Earthquakes

Strike-slip fault
Animation of a "strike-slip" earthquake fault.
An earthquake is like a snap of your fingers. When you first press your fingers together and sideways, friction prevents them from moving. The same thing happens with the friction along an earthquake fault line, a "crack" in the earth's crust. Pressure builds until—snap!—the pressure gets too high and releases, suddenly freeing your fingers. This movement creates pressure waves that you hear as a snapping sound.

In an earthquake, the pressure released when a fault slips causes ground waves that radiate out from the source. These waves cause the ground shaking we experience as an earthquake. OpenHazards measures this building pressure by counting the number of small earthquakes in the vicinity and we use these numbers as part of the basis for our forecasts of larger earthquakes.

Tectonic plates
OpenHazards forecast
Earthquakes (forecast as brightly colored spots) can be expected to occur along tectonic plate boundaries.
The earth's crust is split up into pieces called tectonic plates that fit together like a jigsaw puzzle. The slow, steady movement of tectonic plates causes earthquakes. Fault lines occur at the boundaries of the different plates. That is why California, Japan, and Indonesia, all located on the boundaries of tectonic plates, experience so many earthquakes. In the images to the right, you can see how closely the OpenHazards forecasted earthquake activity outlines the Earth’s tectonic surface structure.

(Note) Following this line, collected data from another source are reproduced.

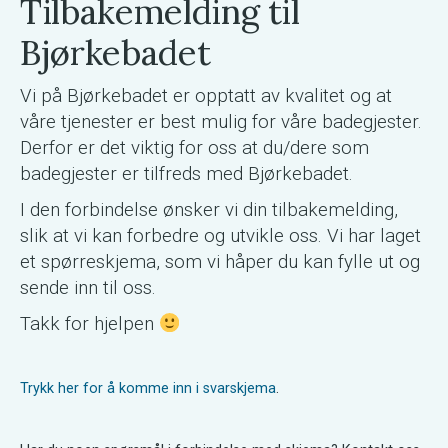
Tilbakemelding til
Bjørkebadet
Vi på Bjørkebadet er opptatt av kvalitet og at
våre tjenester er best mulig for våre badegjester.
Derfor er det viktig for oss at du/dere som
badegjester er tilfreds med Bjørkebadet.
I den forbindelse ønsker vi din tilbakemelding,
slik at vi kan forbedre og utvikle oss. Vi har laget
et spørreskjema, som vi håper du kan fylle ut og
sende inn til oss.
Takk for hjelpen
Trykk her for å komme inn i svarskjema
.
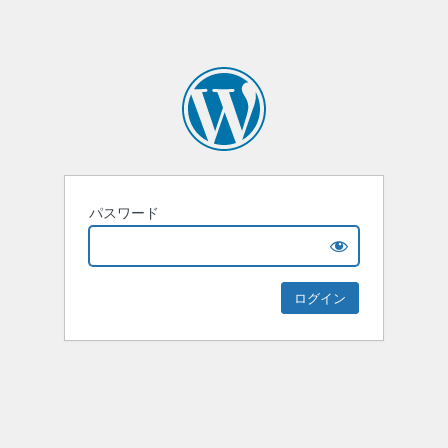
パスワード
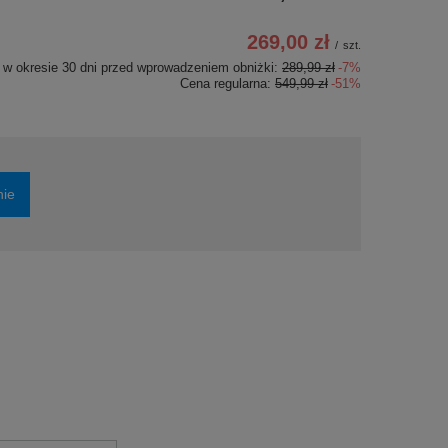
269,00 zł
/
szt.
 w okresie 30 dni przed wprowadzeniem obniżki:
289,99 zł
-7%
Cena regularna:
549,99 zł
-51%
nie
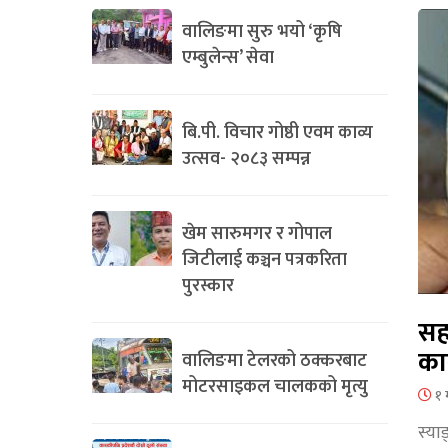
वालिङमा सुरु भयो ‘कृषि
एम्बुलेन्स’ सेवा
बि.पी. विचार गोष्ठी एवम काव्य
उत्सव- २०८३ सम्पन्न
खेम सारुमगर र गोपाल
जिटीलाई कञ्चन पत्रकरिता
पुरस्कार
सह
का
वालिङमा टेलरको ठक्करबाट
मोटरसाइकल चालकको मृत्यु
१ 
स्या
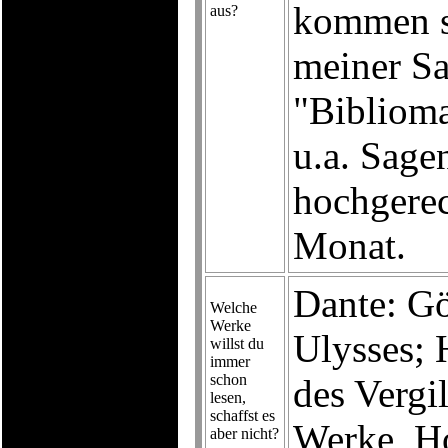
kommen s
aus?
meiner S
"Biblioma
u.a. Sage
hochgerec
Monat.
Dante: Gö
Welche
Werke
Ulysses;
willst du
immer
schon
des Vergi
lesen,
schaffst es
Werke, H
aber nicht?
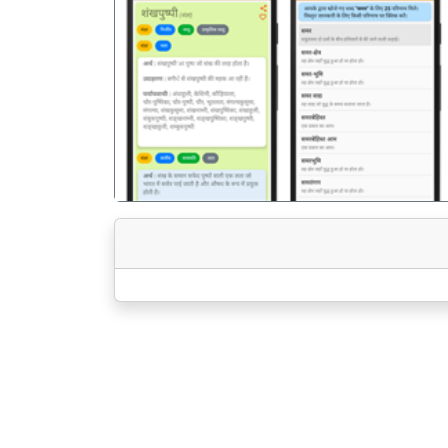
पिछला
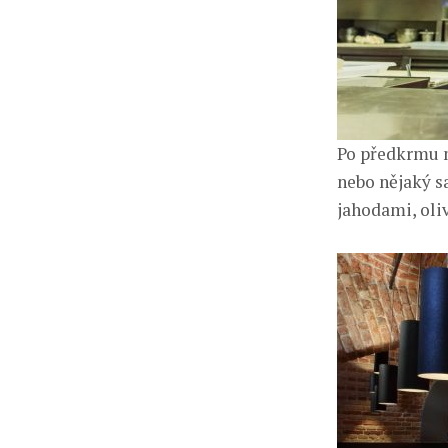
Po předkrmu m
nebo nějaký s
jahodami, oli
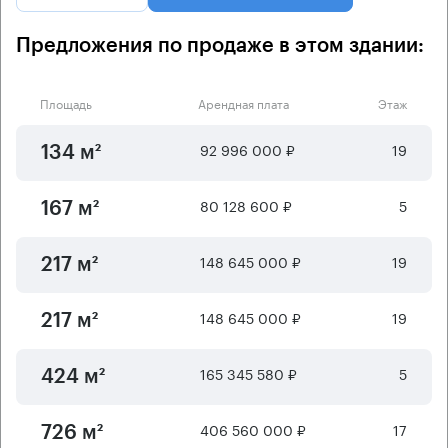
Предложения по продаже в этом здании:
Площадь
Арендная плата
Этаж
92 996 000 ₽
19
134 м²
80 128 600 ₽
5
167 м²
148 645 000 ₽
19
217 м²
148 645 000 ₽
19
217 м²
165 345 580 ₽
5
424 м²
406 560 000 ₽
17
726 м²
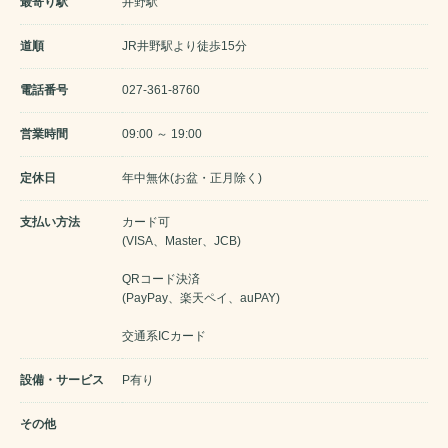
最寄り駅
井野駅
道順
JR井野駅より徒歩15分
電話番号
027-361-8760
営業時間
09:00 ～ 19:00
定休日
年中無休(お盆・正月除く)
支払い方法
カード可
(VISA、Master、JCB)
QRコード決済
(PayPay、楽天ペイ、auPAY)
交通系ICカード
設備・サービス
P有り
その他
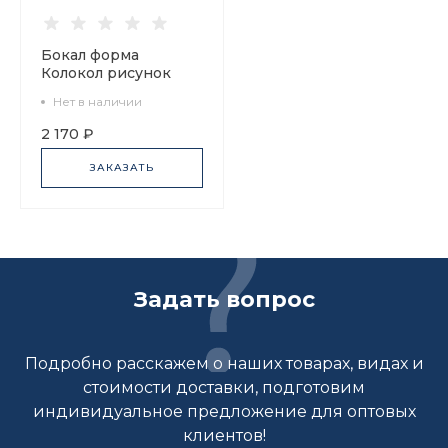
Бокал форма
Колокол рисунок
Балтийский берег 2,
Нет в наличии
арт 80.45175.00.1
2 170 ₽
ЗАКАЗАТЬ
Задать вопрос
Подробно расскажем о наших товарах, видах и
стоимости доставки, подготовим
индивидуальное предложение для оптовых
клиентов!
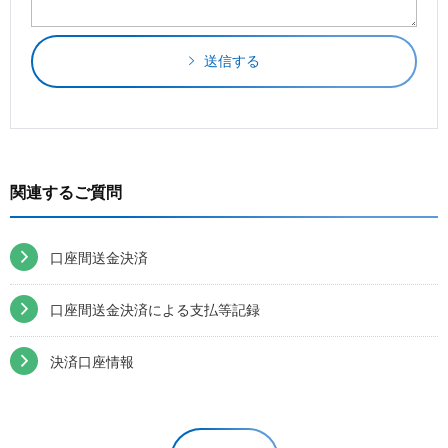
送信する
関連するご質問
口座間送金決済
口座間送金決済による支払等記録
決済口座情報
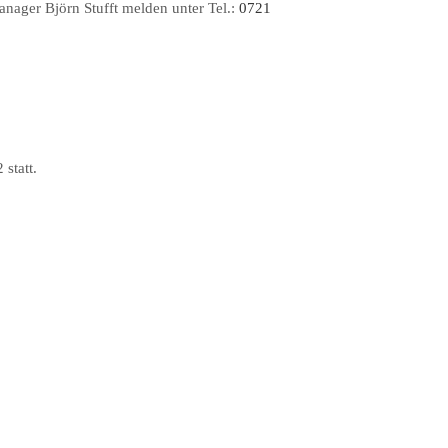
anager Björn Stufft melden unter Tel.:
0721
statt.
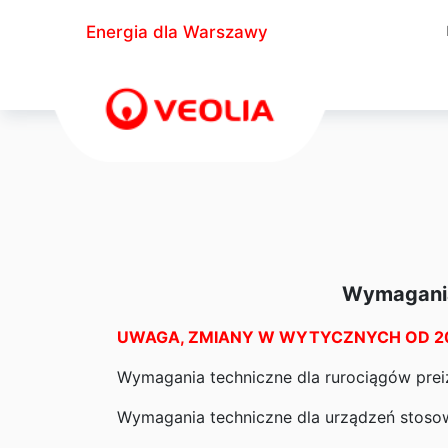
Energia dla Warszawy
Wymagania
UWAGA, ZMIANY W WYTYCZNYCH OD 2
Wymagania techniczne dla rurociągów prei
Wymagania techniczne dla urządzeń stosow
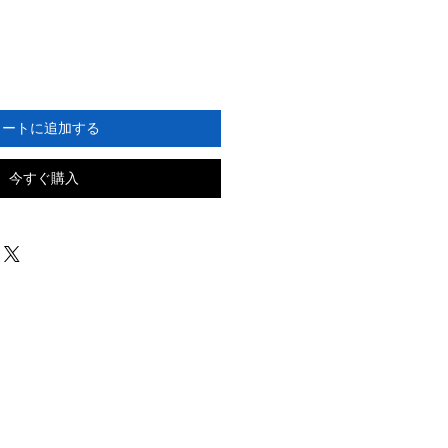
カートに追加する
今すぐ購入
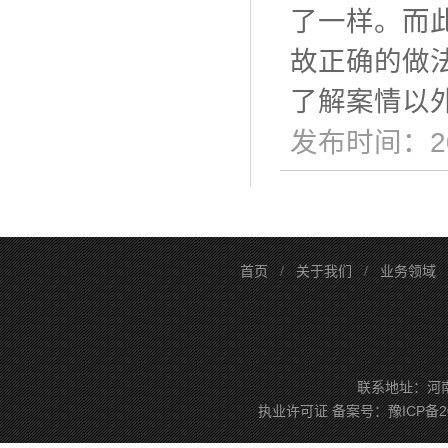
了一样。而
故正确的做
了解案情以
发布时间：20
首页
/
关于我们
/
业务领域
联系地址：河南省
执业许可证
备案号：
豫ICP备2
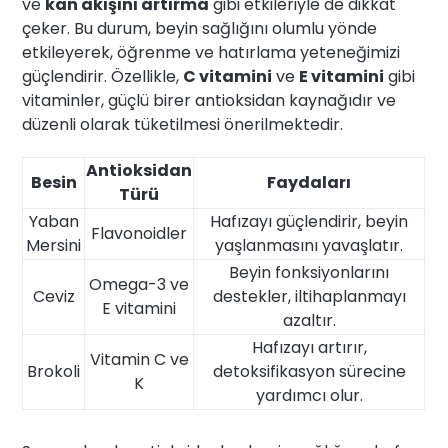
ve
kan akışını artırma
gibi etkileriyle de dikkat
çeker. Bu durum, beyin sağlığını olumlu yönde
etkileyerek, öğrenme ve hatırlama yeteneğimizi
güçlendirir. Özellikle,
C vitamini
ve
E vitamini
gibi
vitaminler, güçlü birer antioksidan kaynağıdır ve
düzenli olarak tüketilmesi önerilmektedir.
Antioksidan
Besin
Faydaları
Türü
Yaban
Hafızayı güçlendirir, beyin
Flavonoidler
Mersini
yaşlanmasını yavaşlatır.
Beyin fonksiyonlarını
Omega-3 ve
Ceviz
destekler, iltihaplanmayı
E vitamini
azaltır.
Hafızayı artırır,
Vitamin C ve
Brokoli
detoksifikasyon sürecine
K
yardımcı olur.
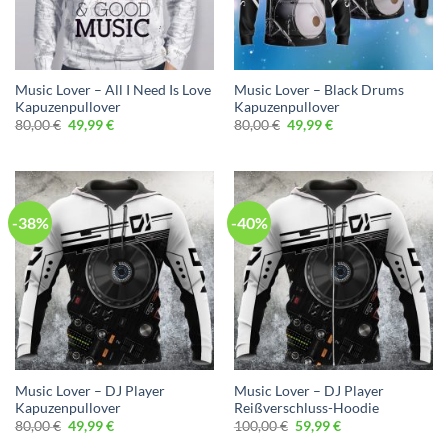
Music Lover – All I Need Is Love
Music Lover – Black Drums
Kapuzenpullover
Kapuzenpullover
Ursprünglicher
Aktueller
Ursprünglicher
Aktueller
80,00
€
49,99
€
80,00
€
49,99
€
Preis
Preis
Preis
Preis
war:
ist:
war:
ist:
80,00 €
49,99 €.
80,00 €
49,99 €.
-38%
-40%
Music Lover – DJ Player
Music Lover – DJ Player
Kapuzenpullover
Reißverschluss-Hoodie
Ursprünglicher
Aktueller
Ursprünglicher
Aktueller
80,00
€
49,99
€
100,00
€
59,99
€
Preis
Preis
Preis
Preis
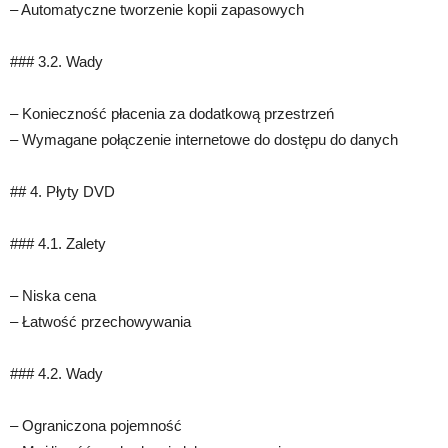
– Automatyczne tworzenie kopii zapasowych
### 3.2. Wady
– Konieczność płacenia za dodatkową przestrzeń
– Wymagane połączenie internetowe do dostępu do danych
## 4. Płyty DVD
### 4.1. Zalety
– Niska cena
– Łatwość przechowywania
### 4.2. Wady
– Ograniczona pojemność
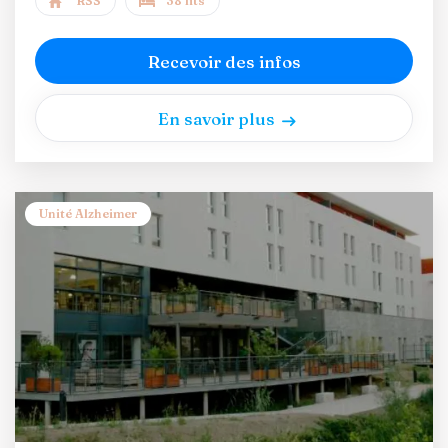
RSS
38 lits
Recevoir des infos
En savoir plus
Unité Alzheimer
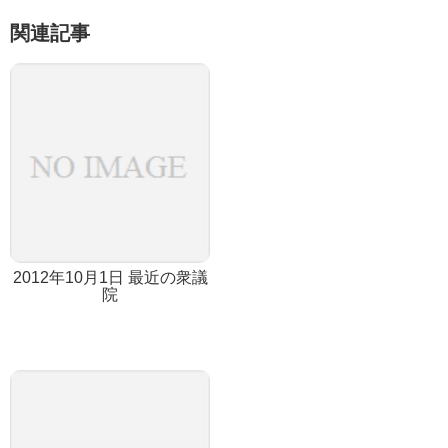
関連記事
2012年10月1日 最近の衆議
院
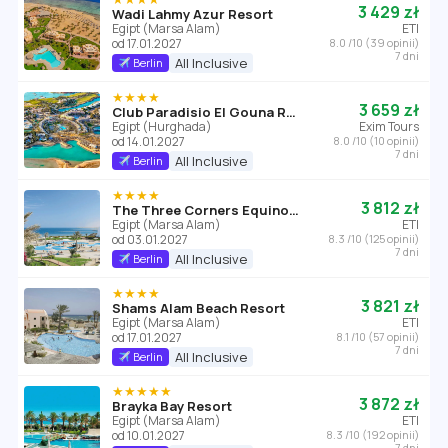
3 429 zł
Wadi Lahmy Azur Resort
Egipt (Marsa Alam)
ETI
od 17.01.2027
8.0 /10 (39 opinii)
7 dni
All Inclusive
Berlin
★★★★
3 659 zł
Club Paradisio El Gouna Red Sea (ex. Labranda Club Paradisio El Gouna)
Egipt (Hurghada)
Exim Tours
od 14.01.2027
8.0 /10 (10 opinii)
7 dni
All Inclusive
Berlin
★★★★
3 812 zł
The Three Corners Equinox Beach Resort
Egipt (Marsa Alam)
ETI
od 03.01.2027
8.3 /10 (125 opinii)
7 dni
All Inclusive
Berlin
★★★★
3 821 zł
Shams Alam Beach Resort
Egipt (Marsa Alam)
ETI
od 17.01.2027
8.1 /10 (57 opinii)
7 dni
All Inclusive
Berlin
★★★★★
3 872 zł
Brayka Bay Resort
Egipt (Marsa Alam)
ETI
od 10.01.2027
8.3 /10 (192 opinii)
7 dni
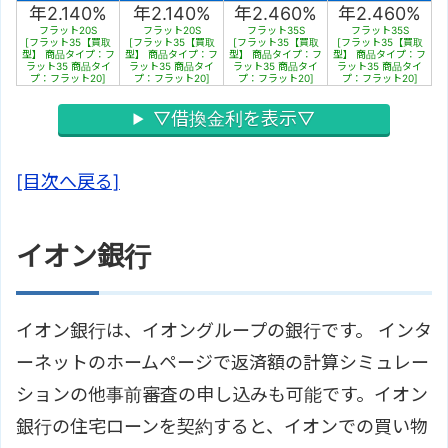
年2.140%
年2.140%
年2.460%
年2.460%
フラット20S
フラット20S
フラット35S
フラット35S
[フラット35【買取
[フラット35【買取
[フラット35【買取
[フラット35【買取
型】 商品タイプ：フ
型】 商品タイプ：フ
型】 商品タイプ：フ
型】 商品タイプ：フ
ラット35 商品タイ
ラット35 商品タイ
ラット35 商品タイ
ラット35 商品タイ
プ：フラット20]
プ：フラット20]
プ：フラット20]
プ：フラット20]
▽借換金利を表示▽
[目次へ戻る]
イオン銀行
イオン銀行は、イオングループの銀行です。 インタ
ーネットのホームページで返済額の計算シミュレー
ションの他事前審査の申し込みも可能です。イオン
銀行の住宅ローンを契約すると、イオンでの買い物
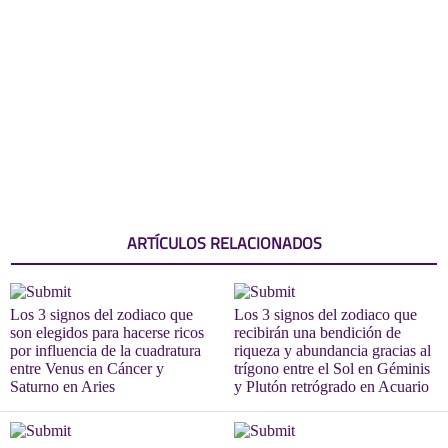
ARTÍCULOS RELACIONADOS
Los 3 signos del zodiaco que
Los 3 signos del zodiaco que
son elegidos para hacerse ricos
recibirán una bendición de
por influencia de la cuadratura
riqueza y abundancia gracias al
entre Venus en Cáncer y
trígono entre el Sol en Géminis
Saturno en Aries
y Plutón retrógrado en Acuario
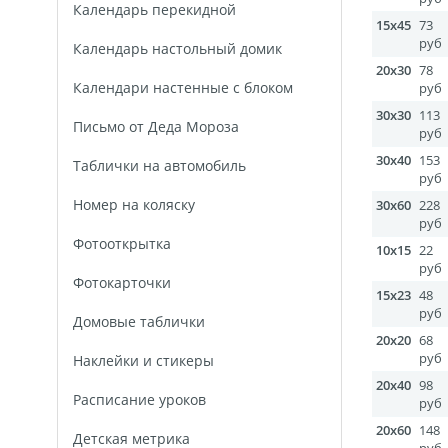
Календарь перекидной
15x45
73
руб
Календарь настольный домик
20x30
78
Календари настенные с блоком
руб
30x30
113
Письмо от Деда Мороза
руб
30x40
153
Таблички на автомобиль
руб
Номер на коляску
30x60
228
руб
Фотооткрытка
10x15
22
руб
Фотокарточки
15x23
48
руб
Домовые таблички
20x20
68
руб
Наклейки и стикеры
20x40
98
Расписание уроков
руб
20x60
148
Детская метрика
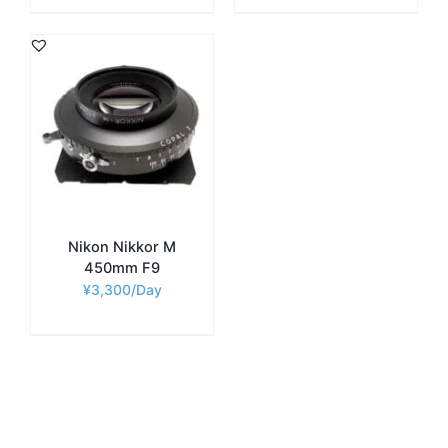
Nikon Nikkor M
450mm F9
¥
3,300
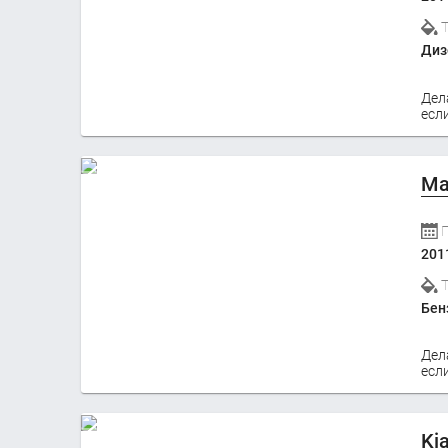
Диз
Дел
если
Ma
201
Бен
Дел
если
Ki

Different faults have different amounts of earthquake potential and activity. Every fault has a slip rate, or the average speed at which one side of the fault moves past the other. Tectonic plates move very slowly, so slip rates are measured in millimeters per year (mm/yr). An average major, active fault will have a slip rate of 1-2 mm/yr. To calculate a slip rate, seismologists can use geological features to measure a fault’s movement over a long period of time. For example, where a 2500-year-old river crossed a fault, the two segments of riverbed would no longer meet and scientists could measure the distance the fault had moved them apart over 2500 years.

While tectonic plates move at a constant rate, most faults do not. When a fault does moves slowly without rupture, it is said to “creep.” Evidence of creep can sometimes be seen in slightly displaced buildings or a jog to the left or right in a sidewalk. Most faults do not slip much at all most of the time, and when they do slip, they cause earthquakes. A typical fault with a slip rate of 2 mm/yr might have one earthquake approximately every 100 years that creates about 0.2 meters of displacement in a matter of seconds.

Effects of earthquakes

In movies, earthquakes often create large crevasses and the dramatic potential to fall into the core of the Earth. Real earthquakes do not cause the ground to open up along a fault. In fact, the sides of a fault must push against one another to create the friction needed to build pressure and cause an earthquake in the first place. However, earthquakes can cause some dramatic secondary events. Sandy water-saturated soil may become liquid-like during ground shaking, like quicksand. This process, called liquefaction, can create new ground formations and tilt or sink structures or vehicles. Additionally, when an earthquake shifts a large body of water, the water displacement will trigger a large standing wave, or tsunami.